** Begin Supplied entries **
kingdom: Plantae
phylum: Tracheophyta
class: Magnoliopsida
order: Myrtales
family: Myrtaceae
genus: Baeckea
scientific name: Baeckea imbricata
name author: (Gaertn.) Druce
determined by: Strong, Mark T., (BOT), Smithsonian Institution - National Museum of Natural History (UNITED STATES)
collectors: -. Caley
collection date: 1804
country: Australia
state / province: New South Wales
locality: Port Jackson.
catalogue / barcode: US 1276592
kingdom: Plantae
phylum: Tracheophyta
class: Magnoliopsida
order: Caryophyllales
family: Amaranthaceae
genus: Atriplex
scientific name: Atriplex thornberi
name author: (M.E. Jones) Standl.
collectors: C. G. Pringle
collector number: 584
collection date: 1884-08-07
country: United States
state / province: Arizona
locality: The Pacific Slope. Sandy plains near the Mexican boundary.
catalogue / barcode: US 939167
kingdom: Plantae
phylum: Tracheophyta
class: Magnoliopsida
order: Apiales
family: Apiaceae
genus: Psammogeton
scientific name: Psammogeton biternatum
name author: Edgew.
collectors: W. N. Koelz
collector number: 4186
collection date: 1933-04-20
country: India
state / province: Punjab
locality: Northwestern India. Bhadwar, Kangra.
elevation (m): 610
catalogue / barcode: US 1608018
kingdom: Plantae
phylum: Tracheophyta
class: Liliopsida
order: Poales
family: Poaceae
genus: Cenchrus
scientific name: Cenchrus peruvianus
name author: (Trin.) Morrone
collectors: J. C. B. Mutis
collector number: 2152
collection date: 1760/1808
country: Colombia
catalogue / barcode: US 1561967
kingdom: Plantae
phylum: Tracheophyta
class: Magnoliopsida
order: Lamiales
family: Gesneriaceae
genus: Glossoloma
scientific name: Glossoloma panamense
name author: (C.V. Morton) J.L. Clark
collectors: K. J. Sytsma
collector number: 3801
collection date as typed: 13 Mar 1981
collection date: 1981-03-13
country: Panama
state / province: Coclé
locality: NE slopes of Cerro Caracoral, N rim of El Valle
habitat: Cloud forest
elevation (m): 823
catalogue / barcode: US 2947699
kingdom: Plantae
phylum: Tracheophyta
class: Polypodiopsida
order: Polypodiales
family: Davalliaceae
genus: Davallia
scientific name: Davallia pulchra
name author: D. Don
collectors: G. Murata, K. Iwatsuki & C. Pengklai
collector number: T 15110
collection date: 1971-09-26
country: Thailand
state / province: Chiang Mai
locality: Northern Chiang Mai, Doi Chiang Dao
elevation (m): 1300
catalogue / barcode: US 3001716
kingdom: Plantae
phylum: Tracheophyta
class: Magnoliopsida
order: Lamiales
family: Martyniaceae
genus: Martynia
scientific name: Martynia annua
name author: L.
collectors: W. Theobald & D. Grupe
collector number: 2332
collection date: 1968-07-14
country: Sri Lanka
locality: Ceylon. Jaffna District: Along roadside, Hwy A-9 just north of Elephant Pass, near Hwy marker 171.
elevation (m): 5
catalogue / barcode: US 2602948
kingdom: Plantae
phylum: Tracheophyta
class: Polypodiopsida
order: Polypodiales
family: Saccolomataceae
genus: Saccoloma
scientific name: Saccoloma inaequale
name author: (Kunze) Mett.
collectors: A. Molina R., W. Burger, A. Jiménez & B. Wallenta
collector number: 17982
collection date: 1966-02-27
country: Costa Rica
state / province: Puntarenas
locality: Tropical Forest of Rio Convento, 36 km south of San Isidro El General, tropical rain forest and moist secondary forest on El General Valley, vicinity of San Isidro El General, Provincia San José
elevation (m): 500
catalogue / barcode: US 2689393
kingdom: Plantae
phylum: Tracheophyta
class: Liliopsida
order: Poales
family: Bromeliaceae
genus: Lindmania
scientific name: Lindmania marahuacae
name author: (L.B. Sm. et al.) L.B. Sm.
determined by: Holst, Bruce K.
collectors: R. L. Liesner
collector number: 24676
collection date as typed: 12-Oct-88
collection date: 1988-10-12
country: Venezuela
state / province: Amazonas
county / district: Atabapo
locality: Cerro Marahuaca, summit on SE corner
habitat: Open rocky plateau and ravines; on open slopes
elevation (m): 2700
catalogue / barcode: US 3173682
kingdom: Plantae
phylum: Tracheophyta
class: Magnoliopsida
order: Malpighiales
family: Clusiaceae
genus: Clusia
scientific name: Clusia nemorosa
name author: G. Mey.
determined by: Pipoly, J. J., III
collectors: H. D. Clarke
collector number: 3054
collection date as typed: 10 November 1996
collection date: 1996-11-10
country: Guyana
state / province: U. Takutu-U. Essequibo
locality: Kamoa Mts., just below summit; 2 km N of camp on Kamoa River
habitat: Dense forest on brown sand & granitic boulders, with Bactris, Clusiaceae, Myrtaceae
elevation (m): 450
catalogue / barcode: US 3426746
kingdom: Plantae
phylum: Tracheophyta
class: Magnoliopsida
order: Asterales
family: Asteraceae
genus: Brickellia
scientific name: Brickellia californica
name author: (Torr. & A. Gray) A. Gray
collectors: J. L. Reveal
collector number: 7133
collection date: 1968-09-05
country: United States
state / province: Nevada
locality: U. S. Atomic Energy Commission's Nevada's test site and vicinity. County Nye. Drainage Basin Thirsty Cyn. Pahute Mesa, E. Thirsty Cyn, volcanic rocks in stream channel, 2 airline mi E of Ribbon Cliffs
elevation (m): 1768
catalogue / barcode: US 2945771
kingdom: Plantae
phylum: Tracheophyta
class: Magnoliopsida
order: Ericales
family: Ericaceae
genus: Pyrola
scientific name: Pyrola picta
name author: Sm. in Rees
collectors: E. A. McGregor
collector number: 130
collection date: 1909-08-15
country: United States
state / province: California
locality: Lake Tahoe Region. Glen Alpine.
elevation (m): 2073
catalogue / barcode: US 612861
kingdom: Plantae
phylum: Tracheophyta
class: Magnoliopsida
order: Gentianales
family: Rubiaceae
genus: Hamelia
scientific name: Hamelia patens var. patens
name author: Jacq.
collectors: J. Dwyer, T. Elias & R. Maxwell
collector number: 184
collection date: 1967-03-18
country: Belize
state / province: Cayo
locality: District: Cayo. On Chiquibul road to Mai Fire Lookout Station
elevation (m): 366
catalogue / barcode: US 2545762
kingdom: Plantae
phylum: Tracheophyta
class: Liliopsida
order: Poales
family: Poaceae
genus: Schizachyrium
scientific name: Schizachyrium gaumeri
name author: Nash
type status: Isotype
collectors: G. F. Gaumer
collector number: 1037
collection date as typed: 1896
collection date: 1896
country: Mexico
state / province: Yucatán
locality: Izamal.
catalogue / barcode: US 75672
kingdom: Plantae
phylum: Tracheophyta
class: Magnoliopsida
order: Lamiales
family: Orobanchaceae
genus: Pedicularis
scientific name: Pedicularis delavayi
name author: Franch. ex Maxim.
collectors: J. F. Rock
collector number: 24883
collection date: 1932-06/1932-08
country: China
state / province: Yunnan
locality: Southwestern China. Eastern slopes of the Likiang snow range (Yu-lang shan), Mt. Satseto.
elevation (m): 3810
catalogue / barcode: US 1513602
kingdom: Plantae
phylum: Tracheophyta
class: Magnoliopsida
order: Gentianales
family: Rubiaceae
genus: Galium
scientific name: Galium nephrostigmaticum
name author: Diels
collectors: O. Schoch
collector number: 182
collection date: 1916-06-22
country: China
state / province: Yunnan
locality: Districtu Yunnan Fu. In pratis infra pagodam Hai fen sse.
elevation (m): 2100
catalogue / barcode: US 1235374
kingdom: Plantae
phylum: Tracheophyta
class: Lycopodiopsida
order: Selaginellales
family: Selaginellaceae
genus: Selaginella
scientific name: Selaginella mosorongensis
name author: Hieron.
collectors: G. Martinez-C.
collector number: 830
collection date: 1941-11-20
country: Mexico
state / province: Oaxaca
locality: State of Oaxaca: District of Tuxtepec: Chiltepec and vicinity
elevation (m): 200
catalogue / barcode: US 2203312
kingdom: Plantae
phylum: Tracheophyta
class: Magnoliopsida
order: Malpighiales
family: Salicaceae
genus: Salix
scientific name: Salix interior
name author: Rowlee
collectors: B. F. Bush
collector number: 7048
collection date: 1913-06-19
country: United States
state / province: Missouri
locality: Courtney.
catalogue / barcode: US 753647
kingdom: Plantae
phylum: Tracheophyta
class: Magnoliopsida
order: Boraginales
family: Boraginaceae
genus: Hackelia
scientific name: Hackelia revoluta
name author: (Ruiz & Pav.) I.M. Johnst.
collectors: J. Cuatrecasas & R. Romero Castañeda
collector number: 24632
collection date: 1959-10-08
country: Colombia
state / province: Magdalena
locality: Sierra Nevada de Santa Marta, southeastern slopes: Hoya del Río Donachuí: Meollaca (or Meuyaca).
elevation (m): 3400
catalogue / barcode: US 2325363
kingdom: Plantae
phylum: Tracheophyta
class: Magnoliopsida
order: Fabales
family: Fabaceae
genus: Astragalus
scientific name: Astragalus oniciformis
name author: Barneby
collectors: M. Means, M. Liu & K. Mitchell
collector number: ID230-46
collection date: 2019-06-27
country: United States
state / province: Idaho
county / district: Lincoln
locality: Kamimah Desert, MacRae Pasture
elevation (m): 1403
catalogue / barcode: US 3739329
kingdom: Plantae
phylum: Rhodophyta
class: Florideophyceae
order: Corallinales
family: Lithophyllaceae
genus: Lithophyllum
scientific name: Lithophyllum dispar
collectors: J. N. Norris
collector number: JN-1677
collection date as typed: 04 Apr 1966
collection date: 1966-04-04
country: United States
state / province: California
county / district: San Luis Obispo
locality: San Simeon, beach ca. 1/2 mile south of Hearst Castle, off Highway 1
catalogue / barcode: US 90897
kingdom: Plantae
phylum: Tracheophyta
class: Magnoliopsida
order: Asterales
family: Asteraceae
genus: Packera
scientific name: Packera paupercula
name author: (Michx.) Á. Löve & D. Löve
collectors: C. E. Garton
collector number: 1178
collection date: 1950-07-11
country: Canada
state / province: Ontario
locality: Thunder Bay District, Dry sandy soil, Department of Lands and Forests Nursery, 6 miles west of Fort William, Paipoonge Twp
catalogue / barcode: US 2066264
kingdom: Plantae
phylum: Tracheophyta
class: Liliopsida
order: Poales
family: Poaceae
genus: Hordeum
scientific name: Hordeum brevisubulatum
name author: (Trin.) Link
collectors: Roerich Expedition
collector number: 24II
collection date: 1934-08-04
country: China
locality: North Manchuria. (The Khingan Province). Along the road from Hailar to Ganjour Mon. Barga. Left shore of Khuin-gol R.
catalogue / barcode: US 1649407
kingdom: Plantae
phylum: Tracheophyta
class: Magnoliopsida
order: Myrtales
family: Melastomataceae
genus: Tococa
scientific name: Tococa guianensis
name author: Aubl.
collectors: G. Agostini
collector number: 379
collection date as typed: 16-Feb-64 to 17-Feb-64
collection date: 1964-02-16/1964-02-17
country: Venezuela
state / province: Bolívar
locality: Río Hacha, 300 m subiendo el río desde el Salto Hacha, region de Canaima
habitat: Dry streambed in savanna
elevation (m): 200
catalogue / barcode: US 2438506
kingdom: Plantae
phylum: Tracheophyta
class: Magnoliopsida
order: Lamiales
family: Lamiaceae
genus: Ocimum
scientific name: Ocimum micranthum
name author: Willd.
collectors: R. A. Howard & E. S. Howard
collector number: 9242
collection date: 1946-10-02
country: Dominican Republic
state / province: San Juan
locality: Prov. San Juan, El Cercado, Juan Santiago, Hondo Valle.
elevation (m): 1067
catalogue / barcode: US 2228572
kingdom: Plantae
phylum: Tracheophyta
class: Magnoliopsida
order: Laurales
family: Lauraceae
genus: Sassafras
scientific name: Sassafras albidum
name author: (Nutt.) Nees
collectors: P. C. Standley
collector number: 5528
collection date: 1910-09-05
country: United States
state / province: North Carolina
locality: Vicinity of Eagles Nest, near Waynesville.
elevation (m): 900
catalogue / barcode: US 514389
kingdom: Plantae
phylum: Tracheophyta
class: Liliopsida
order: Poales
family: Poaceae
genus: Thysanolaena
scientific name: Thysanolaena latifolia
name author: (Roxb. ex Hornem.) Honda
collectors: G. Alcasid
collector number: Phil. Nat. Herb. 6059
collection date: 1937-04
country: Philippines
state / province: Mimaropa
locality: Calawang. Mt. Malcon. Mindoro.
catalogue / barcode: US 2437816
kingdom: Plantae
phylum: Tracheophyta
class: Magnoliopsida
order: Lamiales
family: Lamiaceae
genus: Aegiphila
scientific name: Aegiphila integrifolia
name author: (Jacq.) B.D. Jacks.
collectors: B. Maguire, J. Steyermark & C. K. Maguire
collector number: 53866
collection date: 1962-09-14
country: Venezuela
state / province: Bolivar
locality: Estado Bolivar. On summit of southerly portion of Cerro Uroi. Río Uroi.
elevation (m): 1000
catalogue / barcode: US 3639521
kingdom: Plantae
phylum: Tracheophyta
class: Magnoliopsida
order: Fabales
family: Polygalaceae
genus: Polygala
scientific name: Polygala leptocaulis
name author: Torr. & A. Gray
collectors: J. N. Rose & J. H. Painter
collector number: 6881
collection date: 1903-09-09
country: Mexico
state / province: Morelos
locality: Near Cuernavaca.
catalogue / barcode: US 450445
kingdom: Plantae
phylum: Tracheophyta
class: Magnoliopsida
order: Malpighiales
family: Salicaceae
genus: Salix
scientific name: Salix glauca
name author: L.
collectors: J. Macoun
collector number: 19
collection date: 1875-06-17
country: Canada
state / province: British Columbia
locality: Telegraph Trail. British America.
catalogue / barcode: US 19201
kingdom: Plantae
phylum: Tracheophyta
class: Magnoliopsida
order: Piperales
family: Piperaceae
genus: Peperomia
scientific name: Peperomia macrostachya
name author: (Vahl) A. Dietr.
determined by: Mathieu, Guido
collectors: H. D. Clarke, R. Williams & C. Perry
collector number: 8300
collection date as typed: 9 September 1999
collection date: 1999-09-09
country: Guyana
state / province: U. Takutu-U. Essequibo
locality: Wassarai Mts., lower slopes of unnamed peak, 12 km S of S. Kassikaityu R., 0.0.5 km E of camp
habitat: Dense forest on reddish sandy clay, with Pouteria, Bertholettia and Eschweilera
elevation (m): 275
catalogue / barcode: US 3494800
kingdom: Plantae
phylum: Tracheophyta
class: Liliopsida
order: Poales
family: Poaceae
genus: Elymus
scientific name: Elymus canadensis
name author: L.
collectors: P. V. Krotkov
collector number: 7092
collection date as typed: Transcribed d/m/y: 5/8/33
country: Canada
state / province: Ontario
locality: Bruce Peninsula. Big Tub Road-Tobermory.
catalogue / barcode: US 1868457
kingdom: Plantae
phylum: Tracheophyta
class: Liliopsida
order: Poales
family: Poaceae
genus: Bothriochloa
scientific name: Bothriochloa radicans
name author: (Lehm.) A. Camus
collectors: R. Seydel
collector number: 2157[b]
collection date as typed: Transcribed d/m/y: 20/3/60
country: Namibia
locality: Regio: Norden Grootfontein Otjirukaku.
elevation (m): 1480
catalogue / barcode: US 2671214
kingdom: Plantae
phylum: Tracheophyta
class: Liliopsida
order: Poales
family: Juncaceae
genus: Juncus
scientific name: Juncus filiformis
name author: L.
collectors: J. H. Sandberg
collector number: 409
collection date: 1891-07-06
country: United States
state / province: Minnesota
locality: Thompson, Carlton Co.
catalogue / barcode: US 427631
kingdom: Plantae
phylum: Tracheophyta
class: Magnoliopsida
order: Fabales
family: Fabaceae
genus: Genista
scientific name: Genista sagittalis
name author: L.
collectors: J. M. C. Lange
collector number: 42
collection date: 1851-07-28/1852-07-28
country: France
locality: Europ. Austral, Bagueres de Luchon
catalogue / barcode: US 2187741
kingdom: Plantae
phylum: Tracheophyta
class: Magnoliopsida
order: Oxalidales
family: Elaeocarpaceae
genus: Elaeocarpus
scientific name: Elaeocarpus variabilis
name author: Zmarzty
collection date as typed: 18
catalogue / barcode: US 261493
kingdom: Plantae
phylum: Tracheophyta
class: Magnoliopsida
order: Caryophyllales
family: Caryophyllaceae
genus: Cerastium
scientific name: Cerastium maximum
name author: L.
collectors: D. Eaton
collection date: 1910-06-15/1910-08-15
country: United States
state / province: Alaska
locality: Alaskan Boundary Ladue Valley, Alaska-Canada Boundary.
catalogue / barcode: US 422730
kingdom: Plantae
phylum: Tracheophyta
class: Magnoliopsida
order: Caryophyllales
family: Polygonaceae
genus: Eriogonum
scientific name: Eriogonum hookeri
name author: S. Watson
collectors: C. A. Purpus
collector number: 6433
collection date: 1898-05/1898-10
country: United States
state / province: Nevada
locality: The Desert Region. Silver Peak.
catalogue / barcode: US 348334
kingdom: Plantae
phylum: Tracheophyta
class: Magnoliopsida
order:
** End Supplied entries **
Arrange the stretch from the line containing "family: Caryophyllaceae" through the end of the entries as a JSON list of strings, one string per line, leaving out blank lines.

[
  "family: Caryophyllaceae",
  "genus: Cerastium",
  "scientific name: Cerastium maximum",
  "name author: L.",
  "collectors: D. Eaton",
  "collection date: 1910-06-15/1910-08-15",
  "country: United States",
  "state / province: Alaska",
  "locality: Alaskan Boundary Ladue Valley, Alaska-Canada Boundary.",
  "catalogue / barcode: US 422730",
  "kingdom: Plantae",
  "phylum: Tracheophyta",
  "class: Magnoliopsida",
  "order: Caryophyllales",
  "family: Polygonaceae",
  "genus: Eriogonum",
  "scientific name: Eriogonum hookeri",
  "name author: S. Watson",
  "collectors: C. A. Purpus",
  "collector number: 6433",
  "collection date: 1898-05/1898-10",
  "country: United States",
  "state / province: Nevada",
  "locality: The Desert Region. Silver Peak.",
  "catalogue / barcode: US 348334",
  "kingdom: Plantae",
  "phylum: Tracheophyta",
  "class: Magnoliopsida",
  "order:"
]